EXERCISE PROMPT ▸ From the first line of the listing to the last, set down everything exactly, but skip the images.

PROVIDED INFORMATION ▸
○ ○ ○ ○ ○ ○ ○

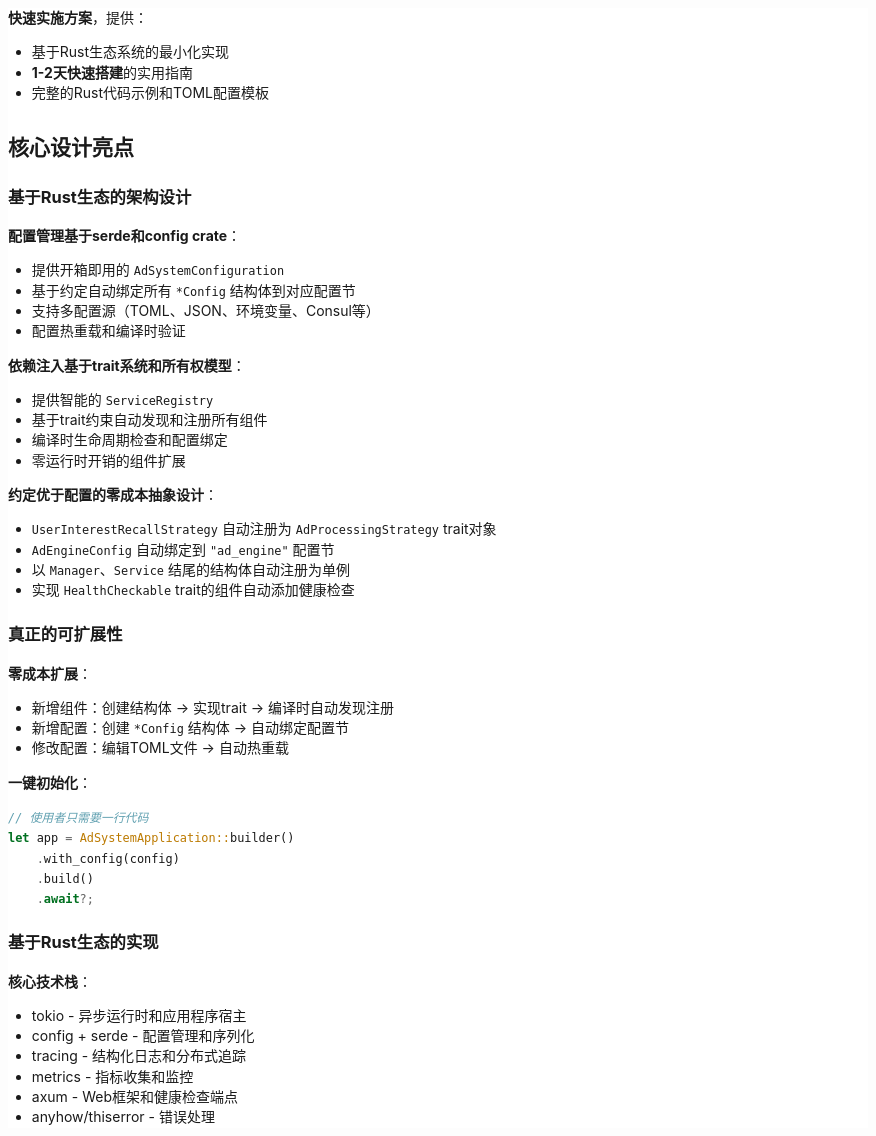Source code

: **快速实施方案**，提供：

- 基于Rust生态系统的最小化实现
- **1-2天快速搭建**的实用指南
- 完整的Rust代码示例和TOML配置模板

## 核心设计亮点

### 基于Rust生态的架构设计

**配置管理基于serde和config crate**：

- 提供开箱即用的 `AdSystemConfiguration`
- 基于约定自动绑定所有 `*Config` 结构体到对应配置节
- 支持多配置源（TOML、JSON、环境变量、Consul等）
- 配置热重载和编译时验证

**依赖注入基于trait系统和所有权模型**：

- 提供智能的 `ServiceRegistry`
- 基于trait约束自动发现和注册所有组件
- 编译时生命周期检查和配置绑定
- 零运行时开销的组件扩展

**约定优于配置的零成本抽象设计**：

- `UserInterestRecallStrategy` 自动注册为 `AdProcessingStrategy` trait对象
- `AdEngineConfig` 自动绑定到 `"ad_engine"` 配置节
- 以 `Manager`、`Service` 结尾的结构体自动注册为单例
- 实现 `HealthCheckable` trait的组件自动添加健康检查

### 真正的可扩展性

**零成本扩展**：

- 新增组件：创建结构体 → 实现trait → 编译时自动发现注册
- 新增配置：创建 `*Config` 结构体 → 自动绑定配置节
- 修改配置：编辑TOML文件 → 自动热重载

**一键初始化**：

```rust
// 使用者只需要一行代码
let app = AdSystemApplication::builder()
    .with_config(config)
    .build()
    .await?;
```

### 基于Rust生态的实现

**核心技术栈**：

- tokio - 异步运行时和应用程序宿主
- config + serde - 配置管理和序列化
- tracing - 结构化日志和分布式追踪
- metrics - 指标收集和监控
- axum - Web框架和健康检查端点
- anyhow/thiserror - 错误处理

○ ○ ○ ○ ○ ○ ○

THE COMPLETED TASK ▸
Source code

: **快速实施方案**，提供：

- 基于Rust生态系统的最小化实现
- **1-2天快速搭建**的实用指南
- 完整的Rust代码示例和TOML配置模板

## 核心设计亮点

### 基于Rust生态的架构设计

**配置管理基于serde和config crate**：

- 提供开箱即用的 `AdSystemConfiguration`
- 基于约定自动绑定所有 `*Config` 结构体到对应配置节
- 支持多配置源（TOML、JSON、环境变量、Consul等）
- 配置热重载和编译时验证

**依赖注入基于trait系统和所有权模型**：

- 提供智能的 `ServiceRegistry`
- 基于trait约束自动发现和注册所有组件
- 编译时生命周期检查和配置绑定
- 零运行时开销的组件扩展

**约定优于配置的零成本抽象设计**：

- `UserInterestRecallStrategy` 自动注册为 `AdProcessingStrategy` trait对象
- `AdEngineConfig` 自动绑定到 `"ad_engine"` 配置节
- 以 `Manager`、`Service` 结尾的结构体自动注册为单例
- 实现 `HealthCheckable` trait的组件自动添加健康检查

### 真正的可扩展性

**零成本扩展**：

- 新增组件：创建结构体 → 实现trait → 编译时自动发现注册
- 新增配置：创建 `*Config` 结构体 → 自动绑定配置节
- 修改配置：编辑TOML文件 → 自动热重载

**一键初始化**：

```rust
// 使用者只需要一行代码
let app = AdSystemApplication::builder()
    .with_config(config)
    .build()
    .await?;
```

### 基于Rust生态的实现

**核心技术栈**：

- tokio - 异步运行时和应用程序宿主
- config + serde - 配置管理和序列化
- tracing - 结构化日志和分布式追踪
- metrics - 指标收集和监控
- axum - Web框架和健康检查端点
- anyhow/thiserror - 错误处理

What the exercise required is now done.